If the line $\frac{\mathrm{x} - 4}{1} = \frac{\mathrm{y} - 2}{1} = \frac{\mathrm{z} - \mathrm{k}}{2}$ lies on the plane 2x – 4y + z = 7, then what is the value of k ?

• 2

• 3

• 5

• 7

A point on the line $\frac{\mathrm{x} - 1}{1} = \frac{\mathrm{y} - 3}{2} = \frac{\mathrm{z} + 2}{7}$ has coordinates

• (3, 5, 4)

• (2, 5, 5)

• ( - 1,  - 1, 5)

• (2,  - 1, 0)

23.

A point on a line has coordinates $\left(\mathrm{p} + 1, \mathrm{p} - 3, \sqrt{2}\mathrm{p}\right)$ where p is any real number. What are the direction cosines of the line ?

• $\frac{1}{2}, \frac{1}{2}, \frac{1}{\sqrt{2}}$

• $\frac{1}{\sqrt{2}}, \frac{1}{2}, \frac{1}{2}$

• $\frac{1}{\sqrt{2}}, \frac{1}{2}, - \frac{1}{2}$

• Cannot be determined due to insufficient data

What is the equation of the plane which cuts an intercept 5 units on the z-axis and is parallel to xy-plane ?

• x + y = 5

• z = 5

• z = 0

• x + y + z = 5

Into how many compartments do the coordinate planes divide the space ?
• • • • • • •
» The tasks
1: Copy the three-dimensional geometry quiz from the words "A point on a" through the words "of the line ?", and replace "direction cosines" with "direction ratios".
2: According to the three-dimensional geometry quiz, how long an intercept does the plane parallel to the xy-plane cut on the z-axis?
The listing after this point comes from a different source.
• • • • • • •
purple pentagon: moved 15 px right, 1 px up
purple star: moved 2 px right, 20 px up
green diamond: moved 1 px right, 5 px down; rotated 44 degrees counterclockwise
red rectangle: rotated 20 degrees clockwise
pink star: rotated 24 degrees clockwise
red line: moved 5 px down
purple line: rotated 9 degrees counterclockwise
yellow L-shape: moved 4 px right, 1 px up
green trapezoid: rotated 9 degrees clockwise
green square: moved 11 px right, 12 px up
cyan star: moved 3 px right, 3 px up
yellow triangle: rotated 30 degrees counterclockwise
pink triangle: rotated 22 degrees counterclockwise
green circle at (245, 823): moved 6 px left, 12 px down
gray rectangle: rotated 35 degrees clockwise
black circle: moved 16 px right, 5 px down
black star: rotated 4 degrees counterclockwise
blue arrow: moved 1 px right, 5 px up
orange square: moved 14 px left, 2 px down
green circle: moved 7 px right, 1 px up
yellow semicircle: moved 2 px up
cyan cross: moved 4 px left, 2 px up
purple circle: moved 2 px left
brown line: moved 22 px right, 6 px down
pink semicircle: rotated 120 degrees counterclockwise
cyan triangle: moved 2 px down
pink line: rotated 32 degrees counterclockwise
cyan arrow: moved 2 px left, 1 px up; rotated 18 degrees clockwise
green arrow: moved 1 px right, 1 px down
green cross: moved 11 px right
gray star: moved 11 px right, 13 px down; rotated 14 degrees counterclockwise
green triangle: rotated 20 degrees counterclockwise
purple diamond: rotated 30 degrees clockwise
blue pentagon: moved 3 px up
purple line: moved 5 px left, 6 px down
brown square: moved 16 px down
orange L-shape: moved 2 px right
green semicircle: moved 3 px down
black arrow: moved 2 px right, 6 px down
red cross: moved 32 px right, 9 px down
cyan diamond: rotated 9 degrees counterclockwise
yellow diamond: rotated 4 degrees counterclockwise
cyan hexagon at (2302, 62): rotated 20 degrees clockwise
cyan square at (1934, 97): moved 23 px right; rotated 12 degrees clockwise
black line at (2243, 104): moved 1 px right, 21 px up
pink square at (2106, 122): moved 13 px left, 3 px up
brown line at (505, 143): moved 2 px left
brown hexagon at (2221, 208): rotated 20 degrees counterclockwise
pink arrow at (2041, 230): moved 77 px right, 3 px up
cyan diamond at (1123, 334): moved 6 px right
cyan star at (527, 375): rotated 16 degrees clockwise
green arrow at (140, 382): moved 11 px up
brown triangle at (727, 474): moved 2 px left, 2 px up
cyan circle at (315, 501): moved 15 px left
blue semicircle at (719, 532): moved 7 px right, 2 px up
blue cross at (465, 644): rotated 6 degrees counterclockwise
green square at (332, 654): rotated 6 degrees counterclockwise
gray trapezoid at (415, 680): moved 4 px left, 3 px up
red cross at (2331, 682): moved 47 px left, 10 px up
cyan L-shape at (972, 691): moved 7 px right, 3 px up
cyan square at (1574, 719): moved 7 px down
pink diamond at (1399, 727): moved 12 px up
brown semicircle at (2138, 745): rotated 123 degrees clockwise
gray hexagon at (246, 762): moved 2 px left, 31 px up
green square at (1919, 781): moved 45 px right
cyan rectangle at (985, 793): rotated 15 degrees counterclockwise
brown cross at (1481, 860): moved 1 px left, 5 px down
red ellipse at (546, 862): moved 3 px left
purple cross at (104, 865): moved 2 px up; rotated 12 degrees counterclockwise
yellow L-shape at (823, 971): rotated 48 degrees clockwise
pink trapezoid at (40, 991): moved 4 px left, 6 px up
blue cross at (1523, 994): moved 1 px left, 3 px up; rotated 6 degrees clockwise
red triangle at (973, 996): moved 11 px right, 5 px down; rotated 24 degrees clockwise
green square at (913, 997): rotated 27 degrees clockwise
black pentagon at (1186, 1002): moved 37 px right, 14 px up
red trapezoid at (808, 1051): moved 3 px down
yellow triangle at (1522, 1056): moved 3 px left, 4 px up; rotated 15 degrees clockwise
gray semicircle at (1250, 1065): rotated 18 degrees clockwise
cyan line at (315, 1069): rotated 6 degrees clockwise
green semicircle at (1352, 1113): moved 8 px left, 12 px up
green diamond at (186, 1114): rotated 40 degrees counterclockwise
• • • • • • •
» Set of answers
1:
A point on a line has coordinates $\left(\mathrm{p} + 1, \mathrm{p} - 3, \sqrt{2}\mathrm{p}\right)$ where p is any real number. What are the direction ratios of the line ?

2: 5 units